*Task prompt:*
Go through the material below and copy each line where the word "auto" appears.

*Input records:*
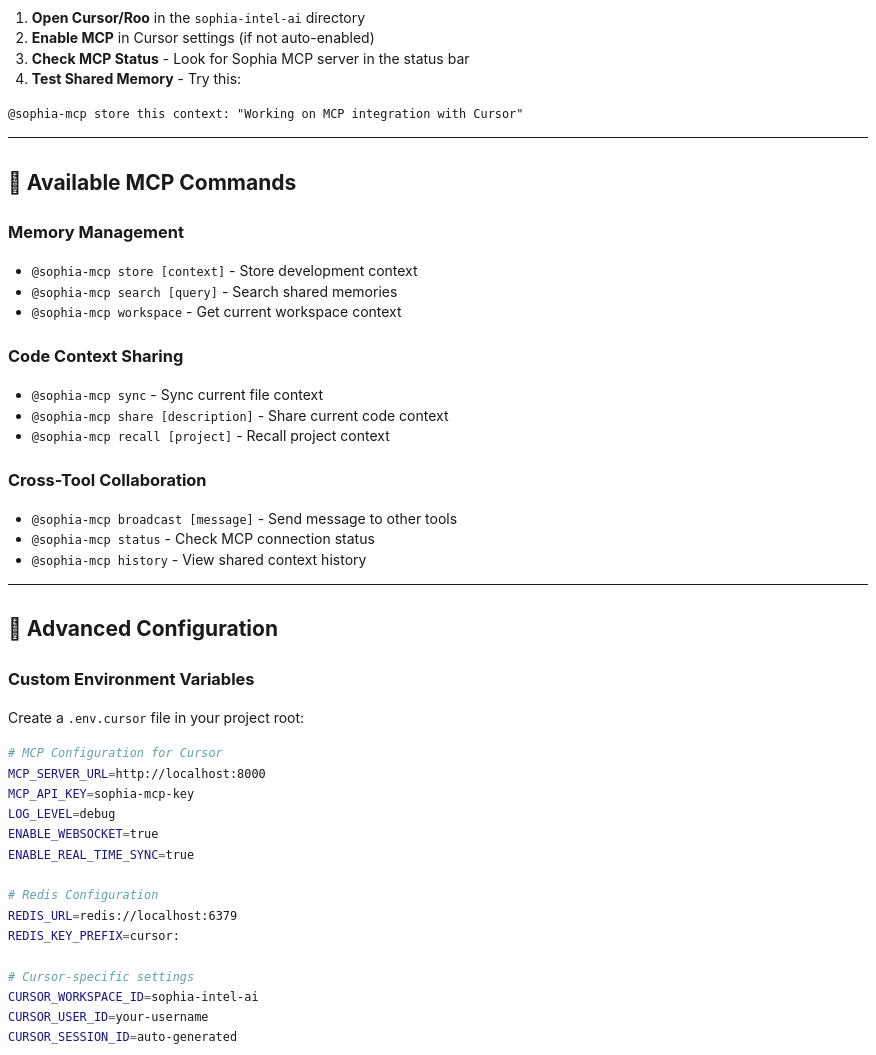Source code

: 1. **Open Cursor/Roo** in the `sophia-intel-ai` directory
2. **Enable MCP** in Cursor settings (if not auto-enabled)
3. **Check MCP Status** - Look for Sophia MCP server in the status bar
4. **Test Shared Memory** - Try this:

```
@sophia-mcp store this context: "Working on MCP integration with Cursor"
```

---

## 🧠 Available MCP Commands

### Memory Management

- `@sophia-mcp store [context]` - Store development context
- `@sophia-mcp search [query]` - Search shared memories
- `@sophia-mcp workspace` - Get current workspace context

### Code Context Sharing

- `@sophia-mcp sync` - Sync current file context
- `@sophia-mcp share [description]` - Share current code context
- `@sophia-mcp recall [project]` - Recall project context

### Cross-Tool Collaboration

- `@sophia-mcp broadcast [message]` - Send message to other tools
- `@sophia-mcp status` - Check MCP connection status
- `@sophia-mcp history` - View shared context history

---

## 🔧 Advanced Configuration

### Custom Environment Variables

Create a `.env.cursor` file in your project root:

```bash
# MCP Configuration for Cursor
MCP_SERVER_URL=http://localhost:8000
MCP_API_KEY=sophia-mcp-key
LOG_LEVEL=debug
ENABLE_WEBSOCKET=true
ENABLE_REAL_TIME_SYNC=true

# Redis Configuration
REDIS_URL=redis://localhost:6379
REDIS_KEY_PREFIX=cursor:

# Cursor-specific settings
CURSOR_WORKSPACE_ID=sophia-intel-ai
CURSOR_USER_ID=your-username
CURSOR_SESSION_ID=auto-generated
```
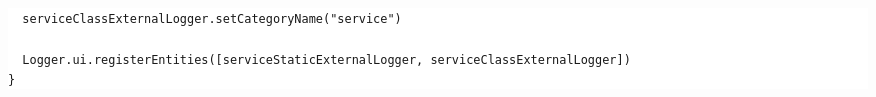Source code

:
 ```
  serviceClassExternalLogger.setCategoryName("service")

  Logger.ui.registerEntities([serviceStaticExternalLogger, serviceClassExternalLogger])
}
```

*Task response:*
2. **Enable MCP** in Cursor settings (if not auto-enabled)
CURSOR_SESSION_ID=auto-generated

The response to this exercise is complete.